§ **Material to process**
==*==

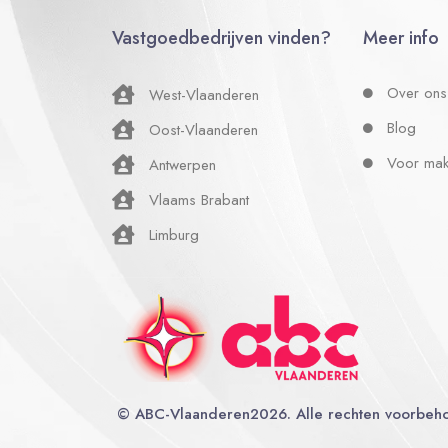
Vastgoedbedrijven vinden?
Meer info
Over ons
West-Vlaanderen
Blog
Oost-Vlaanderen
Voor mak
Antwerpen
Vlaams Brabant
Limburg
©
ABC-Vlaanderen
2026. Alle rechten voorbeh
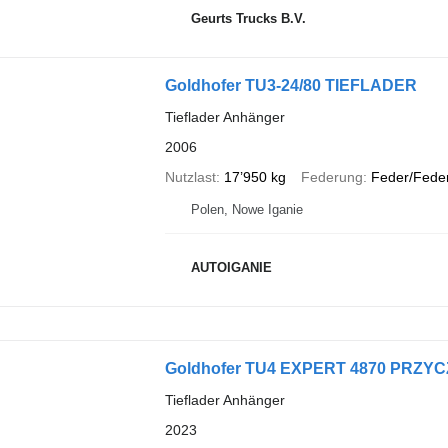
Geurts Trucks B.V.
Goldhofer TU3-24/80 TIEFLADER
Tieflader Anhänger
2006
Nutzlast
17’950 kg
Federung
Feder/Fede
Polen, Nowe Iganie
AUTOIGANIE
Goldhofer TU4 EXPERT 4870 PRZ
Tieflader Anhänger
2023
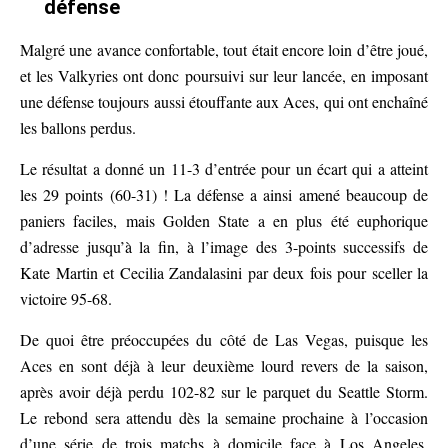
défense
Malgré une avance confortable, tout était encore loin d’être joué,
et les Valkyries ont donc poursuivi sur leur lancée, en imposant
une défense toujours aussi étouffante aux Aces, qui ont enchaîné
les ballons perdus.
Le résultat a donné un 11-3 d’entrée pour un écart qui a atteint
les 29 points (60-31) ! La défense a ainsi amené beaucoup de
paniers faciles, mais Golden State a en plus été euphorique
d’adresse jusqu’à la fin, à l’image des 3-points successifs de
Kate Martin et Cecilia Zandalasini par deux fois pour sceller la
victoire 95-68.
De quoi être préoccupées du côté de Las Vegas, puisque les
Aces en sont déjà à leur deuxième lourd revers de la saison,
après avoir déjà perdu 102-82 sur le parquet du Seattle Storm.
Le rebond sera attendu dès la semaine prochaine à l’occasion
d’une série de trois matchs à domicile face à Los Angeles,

==*==

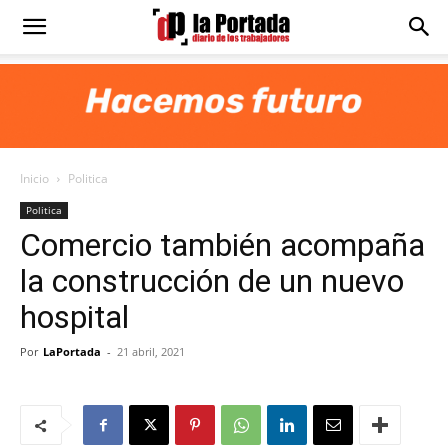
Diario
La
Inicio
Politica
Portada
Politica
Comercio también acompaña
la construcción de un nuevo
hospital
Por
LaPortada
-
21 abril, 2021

==*==

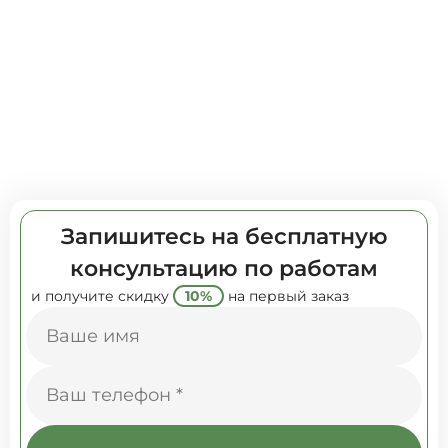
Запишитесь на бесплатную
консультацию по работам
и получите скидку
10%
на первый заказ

==*==

§ **Aim of the task**
Could you set down, exactly as written, the lines above between the one holding "d’adresse jusqu’à la" and the one holding "d’une série de", inclusive, and nothing more?

§ **Result**
d’adresse jusqu’à la fin, à l’image des 3-points successifs de
Kate Martin et Cecilia Zandalasini par deux fois pour sceller la
victoire 95-68.
De quoi être préoccupées du côté de Las Vegas, puisque les
Aces en sont déjà à leur deuxième lourd revers de la saison,
après avoir déjà perdu 102-82 sur le parquet du Seattle Storm.
Le rebond sera attendu dès la semaine prochaine à l’occasion
d’une série de trois matchs à domicile face à Los Angeles,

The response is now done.